# Energy pooling in neural networks for digit recognition

Having trained a two layer neural network to recognize handwritten digits with reasonable accuracy, as described in my previous blog post, I wanted to see what would happen if neurons were forced to pool the outputs of pairs of rectified units according to a fixed weight schedule.

I created a network which is almost a three layer network where the output of pairs of the first layer rectified units are combined additively before being passed to the second fully connected layer. This means that the first layer has a 28×28 input and a 50 unit output (hidden layer) with rectified linear units, and then pairs of these units are averaged to reduce the neuron count to 25, and then the second fully connected layer reduces this down to 10. Finally the softmax classifier is applied.

This architecture is identical to a two layer network where the second layer has half as many weights and pairs of input units share the same weight. I was interested to know how well this would perform compared to the earlier network with more parameters, and what kind of first layer weights would be learned.

The results are that the network gets an error rate of 8.45% for $\pm 4$ pixel position jittered MNIST figures with added Gaussian noise (described previously). This compares to 7.9% for the earlier full network without shared weights (double the number of free parameters). However it learns interesting weight patterns:

Notice that consecutive weight maps are similar, particularly in the orientation of the features that are selected for. Often the weights are complementary in sign or else are shifted spatially compared to each other. This has the effect of providing some position independence in a similar manner to complex cell sub-units in the visual cortex, because the rectified positive output of one unit will partially overlap with the output of the other one in the pair, increasing the area over which a positive response is generated, without changing the linear spatial selectivity.

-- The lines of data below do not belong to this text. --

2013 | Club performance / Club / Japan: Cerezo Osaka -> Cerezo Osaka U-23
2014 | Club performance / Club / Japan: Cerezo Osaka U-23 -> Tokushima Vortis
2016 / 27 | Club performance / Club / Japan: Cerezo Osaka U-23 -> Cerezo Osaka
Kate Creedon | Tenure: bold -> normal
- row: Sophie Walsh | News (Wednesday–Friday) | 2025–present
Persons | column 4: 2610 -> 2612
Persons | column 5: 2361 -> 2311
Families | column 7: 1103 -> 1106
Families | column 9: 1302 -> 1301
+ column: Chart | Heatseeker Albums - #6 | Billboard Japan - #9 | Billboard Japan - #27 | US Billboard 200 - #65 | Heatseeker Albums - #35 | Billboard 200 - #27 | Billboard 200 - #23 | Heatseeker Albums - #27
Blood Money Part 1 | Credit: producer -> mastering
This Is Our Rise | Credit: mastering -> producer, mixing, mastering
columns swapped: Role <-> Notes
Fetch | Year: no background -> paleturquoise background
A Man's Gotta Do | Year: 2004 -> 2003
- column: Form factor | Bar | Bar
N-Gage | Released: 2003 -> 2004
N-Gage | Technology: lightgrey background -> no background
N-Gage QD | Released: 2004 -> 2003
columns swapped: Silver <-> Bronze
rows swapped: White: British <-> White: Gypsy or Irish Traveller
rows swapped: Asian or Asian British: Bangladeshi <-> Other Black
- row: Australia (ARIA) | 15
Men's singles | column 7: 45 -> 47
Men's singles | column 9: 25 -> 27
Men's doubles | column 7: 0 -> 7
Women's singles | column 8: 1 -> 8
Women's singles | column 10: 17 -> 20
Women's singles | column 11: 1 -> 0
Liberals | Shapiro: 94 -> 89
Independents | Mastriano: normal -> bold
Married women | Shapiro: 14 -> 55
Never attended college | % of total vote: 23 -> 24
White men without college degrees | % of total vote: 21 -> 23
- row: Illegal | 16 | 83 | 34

In a similar manner I tried actually using a geometric combination of pairs of outputs of the first layer linear units without the rectification layer. The formula is $y = \sqrt{x_1^2 + x_2^2 + \epsilon}$. (The addition of $\epsilon$ is necessary to remove the derivative singularity at zero.) Without the rectification layer, both positive and negative parts of the first layer unit responses can contribute positively to the hidden layer inputs which introduces a significant second order nonlinearity. In particular, if the weights of the input layer end up generating responses in spatial phase quadrature then the unit will be completely phase independent as in complex cell receptive fields. This contributes to spatial location invariance.

The results show that magically most of the input weights for the geometrically summed units do end up nicely in phase quadrature:

The error rate for this network is 7.53%, somewhat better than before. This is probably because the geometric addition introduces better spatial invariance than adding rectified outputs.

Incidentally, if you run this on the raw MNIST data (without added distortions to make the recognition harder), the test error rate is a very respectable 2.1%, with the training error down at 0.19%. This is a good result for a two layer net with 50 hidden units.

Next, I will be exploring convolutional layers.